When the fast SMA crosses above the slow SMA, treat it as a buy signal; when it crosses below, treat it as a sell or close long signal depending on your demo rules. Keep position sizing conservative: pass a fixed notional or a fraction of buying power, and always send an idempotency-friendly client reference in the body if the API supports it.
import { randomUUID } from "node:crypto";
let lastSignal = "flat";
function crossoverSignal() {
const fast = sma(FAST);
const slow = sma(SLOW);
if (fast == null || slow == null) return "hold";
if (lastSignal !== "long" && fast > slow) return "buy";
if (lastSignal === "long" && fast < slow) return "sell";
return "hold";
}
async function placeMarketOrder({ instrumentId, side, amount }) {
const res = await fetch(
`${BASE}/trading/execution/demo/market-open-orders/by-amount`,
{
method: "POST",
headers: headers(),
body: JSON.stringify({
InstrumentID: instrumentId,
IsBuy: side === "BUY",
Amount: amount,
}),
}
);
if (!res.ok) {
const errText = await res.text();
throw new Error(`Order failed ${res.status}: ${errText}`);
}
return res.json();
}
After each order, poll open positions to confirm fills, average price, and unrealized P/L. Use the same header helper so support can correlate logs with x-request-id.

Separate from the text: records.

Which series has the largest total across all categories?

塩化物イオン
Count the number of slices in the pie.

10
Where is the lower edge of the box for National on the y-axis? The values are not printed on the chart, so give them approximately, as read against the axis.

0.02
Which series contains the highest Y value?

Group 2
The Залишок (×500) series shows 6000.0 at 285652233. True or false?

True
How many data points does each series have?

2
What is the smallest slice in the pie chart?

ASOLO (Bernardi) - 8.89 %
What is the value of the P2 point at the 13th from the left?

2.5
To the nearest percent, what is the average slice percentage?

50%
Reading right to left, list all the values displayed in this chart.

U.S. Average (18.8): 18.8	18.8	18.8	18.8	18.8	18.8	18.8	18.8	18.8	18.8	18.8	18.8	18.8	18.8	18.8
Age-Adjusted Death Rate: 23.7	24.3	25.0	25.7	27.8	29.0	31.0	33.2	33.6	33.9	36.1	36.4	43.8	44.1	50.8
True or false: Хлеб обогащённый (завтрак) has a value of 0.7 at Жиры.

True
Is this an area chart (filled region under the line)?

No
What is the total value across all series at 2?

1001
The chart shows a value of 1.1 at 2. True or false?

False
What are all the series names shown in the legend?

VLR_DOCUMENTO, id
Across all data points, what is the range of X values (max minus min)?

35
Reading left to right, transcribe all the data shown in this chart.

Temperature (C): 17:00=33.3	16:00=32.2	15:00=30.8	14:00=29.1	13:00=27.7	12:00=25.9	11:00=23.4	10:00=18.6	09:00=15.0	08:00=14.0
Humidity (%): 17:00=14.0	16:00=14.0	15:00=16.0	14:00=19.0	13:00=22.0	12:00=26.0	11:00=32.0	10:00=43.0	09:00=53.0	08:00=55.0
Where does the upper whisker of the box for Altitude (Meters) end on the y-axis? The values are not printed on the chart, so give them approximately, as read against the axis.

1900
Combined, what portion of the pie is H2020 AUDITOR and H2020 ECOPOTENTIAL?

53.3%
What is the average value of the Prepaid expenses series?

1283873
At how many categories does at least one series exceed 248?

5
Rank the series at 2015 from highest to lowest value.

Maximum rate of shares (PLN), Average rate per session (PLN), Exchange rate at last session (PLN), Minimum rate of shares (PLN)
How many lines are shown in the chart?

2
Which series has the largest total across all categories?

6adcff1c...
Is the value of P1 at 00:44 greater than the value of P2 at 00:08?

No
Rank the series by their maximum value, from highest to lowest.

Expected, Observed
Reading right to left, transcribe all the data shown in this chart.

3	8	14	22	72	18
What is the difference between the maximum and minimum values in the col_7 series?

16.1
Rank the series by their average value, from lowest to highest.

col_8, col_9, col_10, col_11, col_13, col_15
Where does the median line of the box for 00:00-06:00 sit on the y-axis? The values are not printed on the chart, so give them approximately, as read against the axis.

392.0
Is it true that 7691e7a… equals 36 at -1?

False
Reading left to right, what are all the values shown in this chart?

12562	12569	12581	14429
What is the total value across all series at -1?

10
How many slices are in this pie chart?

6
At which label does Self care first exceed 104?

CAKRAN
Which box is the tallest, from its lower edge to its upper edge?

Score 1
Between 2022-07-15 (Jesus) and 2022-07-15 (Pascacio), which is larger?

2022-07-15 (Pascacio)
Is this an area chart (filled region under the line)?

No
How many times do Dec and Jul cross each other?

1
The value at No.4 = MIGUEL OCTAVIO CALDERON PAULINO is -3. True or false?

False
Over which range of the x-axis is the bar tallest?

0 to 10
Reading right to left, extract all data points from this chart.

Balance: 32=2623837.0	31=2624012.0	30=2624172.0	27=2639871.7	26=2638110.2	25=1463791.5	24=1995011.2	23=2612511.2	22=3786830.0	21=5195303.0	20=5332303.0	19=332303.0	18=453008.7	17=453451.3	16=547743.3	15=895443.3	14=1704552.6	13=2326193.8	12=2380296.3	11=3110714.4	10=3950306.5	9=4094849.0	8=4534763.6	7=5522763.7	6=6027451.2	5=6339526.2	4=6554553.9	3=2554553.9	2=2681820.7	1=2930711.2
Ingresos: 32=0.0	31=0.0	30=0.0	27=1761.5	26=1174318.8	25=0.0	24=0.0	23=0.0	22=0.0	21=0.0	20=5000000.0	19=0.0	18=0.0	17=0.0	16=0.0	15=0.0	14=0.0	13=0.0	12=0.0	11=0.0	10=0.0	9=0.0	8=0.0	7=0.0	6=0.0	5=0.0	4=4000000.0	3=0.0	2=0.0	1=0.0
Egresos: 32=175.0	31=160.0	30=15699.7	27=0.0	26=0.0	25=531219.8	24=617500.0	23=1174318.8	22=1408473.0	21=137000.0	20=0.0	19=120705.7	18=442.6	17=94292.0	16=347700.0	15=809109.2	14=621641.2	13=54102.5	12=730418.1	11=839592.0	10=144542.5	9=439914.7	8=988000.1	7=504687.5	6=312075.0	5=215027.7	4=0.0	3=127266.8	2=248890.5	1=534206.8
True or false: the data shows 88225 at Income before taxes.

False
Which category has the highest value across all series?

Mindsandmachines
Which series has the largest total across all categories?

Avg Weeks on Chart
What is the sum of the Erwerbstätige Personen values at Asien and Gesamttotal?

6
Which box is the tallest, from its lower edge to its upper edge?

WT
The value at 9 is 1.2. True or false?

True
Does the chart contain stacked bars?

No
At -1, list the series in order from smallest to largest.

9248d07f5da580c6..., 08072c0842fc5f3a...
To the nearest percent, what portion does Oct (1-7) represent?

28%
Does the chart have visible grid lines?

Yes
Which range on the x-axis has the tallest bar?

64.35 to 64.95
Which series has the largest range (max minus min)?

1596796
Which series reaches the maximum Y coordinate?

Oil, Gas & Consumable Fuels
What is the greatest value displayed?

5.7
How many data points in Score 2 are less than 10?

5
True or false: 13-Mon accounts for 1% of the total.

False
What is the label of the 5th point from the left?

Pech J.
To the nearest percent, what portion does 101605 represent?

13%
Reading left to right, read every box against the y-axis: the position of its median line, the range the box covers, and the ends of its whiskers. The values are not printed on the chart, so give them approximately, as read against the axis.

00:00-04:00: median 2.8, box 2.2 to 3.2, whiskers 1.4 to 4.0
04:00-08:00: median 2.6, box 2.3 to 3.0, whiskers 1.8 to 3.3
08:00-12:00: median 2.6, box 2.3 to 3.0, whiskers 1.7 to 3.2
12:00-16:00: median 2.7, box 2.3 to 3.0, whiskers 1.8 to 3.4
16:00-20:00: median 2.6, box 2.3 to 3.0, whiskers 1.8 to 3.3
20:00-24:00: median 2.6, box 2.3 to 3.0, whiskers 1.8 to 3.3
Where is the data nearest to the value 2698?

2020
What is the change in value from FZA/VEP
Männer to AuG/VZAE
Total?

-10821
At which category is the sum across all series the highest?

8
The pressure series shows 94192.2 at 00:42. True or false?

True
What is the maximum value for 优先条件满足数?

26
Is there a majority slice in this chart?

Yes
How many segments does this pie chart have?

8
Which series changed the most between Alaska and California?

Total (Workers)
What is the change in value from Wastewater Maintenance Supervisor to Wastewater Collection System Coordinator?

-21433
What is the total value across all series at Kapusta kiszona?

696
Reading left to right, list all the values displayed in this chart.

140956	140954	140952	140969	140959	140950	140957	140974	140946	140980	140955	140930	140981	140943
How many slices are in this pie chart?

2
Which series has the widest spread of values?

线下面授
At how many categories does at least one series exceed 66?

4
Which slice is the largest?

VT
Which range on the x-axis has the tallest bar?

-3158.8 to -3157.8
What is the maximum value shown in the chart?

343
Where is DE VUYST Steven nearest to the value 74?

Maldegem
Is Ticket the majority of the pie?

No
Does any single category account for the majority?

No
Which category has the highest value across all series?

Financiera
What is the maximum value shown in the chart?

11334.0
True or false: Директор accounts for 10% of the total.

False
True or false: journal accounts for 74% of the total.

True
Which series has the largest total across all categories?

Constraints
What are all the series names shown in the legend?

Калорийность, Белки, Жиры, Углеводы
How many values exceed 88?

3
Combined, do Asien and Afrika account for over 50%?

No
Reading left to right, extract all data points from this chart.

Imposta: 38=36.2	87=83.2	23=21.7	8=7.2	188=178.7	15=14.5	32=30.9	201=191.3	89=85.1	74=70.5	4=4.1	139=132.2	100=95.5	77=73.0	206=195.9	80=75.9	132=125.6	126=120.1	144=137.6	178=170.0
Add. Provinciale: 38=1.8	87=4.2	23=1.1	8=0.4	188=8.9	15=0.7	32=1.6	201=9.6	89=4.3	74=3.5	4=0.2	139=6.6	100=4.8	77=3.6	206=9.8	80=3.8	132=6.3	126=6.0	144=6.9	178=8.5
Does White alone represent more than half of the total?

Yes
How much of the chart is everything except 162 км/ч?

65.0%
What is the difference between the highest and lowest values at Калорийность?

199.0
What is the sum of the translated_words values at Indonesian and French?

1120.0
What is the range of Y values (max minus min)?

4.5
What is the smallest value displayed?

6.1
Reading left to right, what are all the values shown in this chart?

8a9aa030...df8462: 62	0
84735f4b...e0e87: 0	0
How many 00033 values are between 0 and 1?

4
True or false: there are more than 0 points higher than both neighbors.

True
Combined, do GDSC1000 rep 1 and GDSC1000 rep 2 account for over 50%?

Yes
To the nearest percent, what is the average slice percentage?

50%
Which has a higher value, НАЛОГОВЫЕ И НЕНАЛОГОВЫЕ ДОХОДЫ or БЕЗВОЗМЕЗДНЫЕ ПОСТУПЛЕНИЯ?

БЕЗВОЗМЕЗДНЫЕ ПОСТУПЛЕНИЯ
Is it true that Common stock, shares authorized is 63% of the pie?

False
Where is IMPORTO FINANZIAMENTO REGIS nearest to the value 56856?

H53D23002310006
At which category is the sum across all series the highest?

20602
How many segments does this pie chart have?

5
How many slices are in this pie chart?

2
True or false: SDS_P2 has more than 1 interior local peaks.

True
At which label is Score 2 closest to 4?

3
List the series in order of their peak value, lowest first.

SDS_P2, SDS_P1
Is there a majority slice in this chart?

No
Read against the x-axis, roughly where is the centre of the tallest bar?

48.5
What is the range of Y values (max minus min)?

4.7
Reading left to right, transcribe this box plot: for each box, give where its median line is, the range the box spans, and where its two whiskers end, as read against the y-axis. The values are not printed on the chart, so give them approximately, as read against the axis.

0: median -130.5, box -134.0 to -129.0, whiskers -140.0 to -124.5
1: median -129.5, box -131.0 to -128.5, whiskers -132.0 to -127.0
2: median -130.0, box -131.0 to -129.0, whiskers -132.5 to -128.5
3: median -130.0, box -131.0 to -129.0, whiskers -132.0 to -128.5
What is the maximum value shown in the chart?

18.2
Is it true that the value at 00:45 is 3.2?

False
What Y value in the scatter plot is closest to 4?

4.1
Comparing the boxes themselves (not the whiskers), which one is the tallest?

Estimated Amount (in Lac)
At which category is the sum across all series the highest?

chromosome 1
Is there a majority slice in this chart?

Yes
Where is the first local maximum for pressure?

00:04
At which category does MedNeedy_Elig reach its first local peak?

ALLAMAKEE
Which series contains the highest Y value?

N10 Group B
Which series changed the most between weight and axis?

async function listOpenPositions() {
const res = await fetch(`${BASE}/trading/info/demo/portfolio`, {
headers: headers(),
});
if (!res.ok) throw new Error(`Positions failed: ${res.status}`);
return res.json();
}
async function tick(instrumentId) {
const price = await fetchLastClose(instrumentId);
if (typeof price === "number") closes.push(price);
const signal = crossoverSignal();
if (signal === "buy") {
await placeMarketOrder({ instrumentId, side: "BUY", amount: 100 });
lastSignal = "long";
} else if (signal === "sell" && lastSignal === "long") {
await placeMarketOrder({ instrumentId, side: "SELL", amount: 100 });
lastSignal = "flat";
}
const book = await listOpenPositions();
console.log("signal=%s positions=%j", signal, book);
}
Rate-limit your polling loop, handle HTTP 429 with exponential backoff, and log the request id whenever you escalate a support ticket. Demo trading mirrors many production constraints but not slippage or liquidity perfectly—treat results as educational, not as a guarantee of live performance.
From here you can add stop-loss and take-profit orders, multi-instrument portfolios, or swap polling for streaming data. The same authentication and header discipline applies across those upgrades.